Se eu, que trabalhei diuturnamente com PC, durante mais de uma dezena de anos, como assessor de imprensa do clube, muitas vezes seu confidente – e pelo senso de observador – posso emitir uma opinião, asseguro que, se tudo isso for confirmado, vai ser a tentativa do tudo ou nada. Porque Paulo não aceita ingerências em seu trabalho, nem de dirigentes, conselheiros ou torcedores. E o Bahia vai ter que fazer outra revolução, além de levar PC: deixar de ser dirigido de fora para dentro.

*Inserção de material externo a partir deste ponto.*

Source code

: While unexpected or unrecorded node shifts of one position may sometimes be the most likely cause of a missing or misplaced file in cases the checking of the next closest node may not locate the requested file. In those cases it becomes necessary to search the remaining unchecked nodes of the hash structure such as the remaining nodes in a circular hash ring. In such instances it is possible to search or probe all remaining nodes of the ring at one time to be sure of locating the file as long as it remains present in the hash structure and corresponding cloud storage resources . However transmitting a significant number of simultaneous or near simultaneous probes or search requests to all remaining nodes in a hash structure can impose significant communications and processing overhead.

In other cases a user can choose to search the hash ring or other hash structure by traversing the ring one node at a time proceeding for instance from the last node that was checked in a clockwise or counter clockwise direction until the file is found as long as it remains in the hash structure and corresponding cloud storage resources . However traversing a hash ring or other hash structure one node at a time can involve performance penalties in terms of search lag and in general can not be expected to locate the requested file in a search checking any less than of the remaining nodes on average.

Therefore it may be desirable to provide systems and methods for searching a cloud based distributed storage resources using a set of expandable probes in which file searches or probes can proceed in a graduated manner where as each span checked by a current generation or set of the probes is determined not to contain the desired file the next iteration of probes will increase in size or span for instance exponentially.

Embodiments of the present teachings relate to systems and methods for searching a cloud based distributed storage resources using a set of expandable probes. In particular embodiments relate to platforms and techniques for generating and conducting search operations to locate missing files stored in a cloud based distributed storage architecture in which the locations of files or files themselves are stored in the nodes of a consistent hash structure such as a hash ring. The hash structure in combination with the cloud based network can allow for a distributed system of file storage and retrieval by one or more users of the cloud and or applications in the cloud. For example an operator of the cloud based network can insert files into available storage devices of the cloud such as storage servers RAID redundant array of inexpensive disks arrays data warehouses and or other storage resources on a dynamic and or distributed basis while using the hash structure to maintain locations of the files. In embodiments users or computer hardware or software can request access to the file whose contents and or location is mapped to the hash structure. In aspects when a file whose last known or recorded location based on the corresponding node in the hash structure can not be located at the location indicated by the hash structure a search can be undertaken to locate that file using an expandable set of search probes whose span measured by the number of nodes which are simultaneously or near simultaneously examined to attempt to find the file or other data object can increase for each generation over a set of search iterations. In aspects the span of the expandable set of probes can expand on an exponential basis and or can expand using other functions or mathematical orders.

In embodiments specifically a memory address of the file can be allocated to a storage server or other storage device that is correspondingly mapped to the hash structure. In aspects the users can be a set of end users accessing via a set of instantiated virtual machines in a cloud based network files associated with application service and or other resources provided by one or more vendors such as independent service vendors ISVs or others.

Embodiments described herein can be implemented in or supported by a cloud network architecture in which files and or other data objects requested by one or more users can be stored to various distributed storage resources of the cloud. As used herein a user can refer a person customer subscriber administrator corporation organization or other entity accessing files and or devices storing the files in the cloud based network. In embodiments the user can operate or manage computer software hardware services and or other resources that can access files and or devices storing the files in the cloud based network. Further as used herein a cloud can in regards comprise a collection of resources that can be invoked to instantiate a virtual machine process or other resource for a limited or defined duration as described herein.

Do contrário, a efervescência será inevitável, os conflitos serão um prato feito para a mídia e o Bahia vai ter que se aplicar muito para caminhar certo por essa nova estrada. Porque o velho orgulho tricolor, agora deixado de lado com essa decisão anunciada pelo futuro presidente, poderá ser reativado com grandes conquistas ou sepultado por uma tentativa frustrada. Encontrei, neste início de semana, enquanto fazia compras em um supermercado, um velho tricolor, que se apresentou como Brandão, de comentário bem singular: “A que ponto, comentarista, chega a crise tricolor, ter que buscar o nosso maior algoz para resolver os nossos problemas. Sinto-me com o orgulho ferido e desmoronado”.

Mas todo orgulho, Brandão, mantido ou superado, tem o seu grande preço.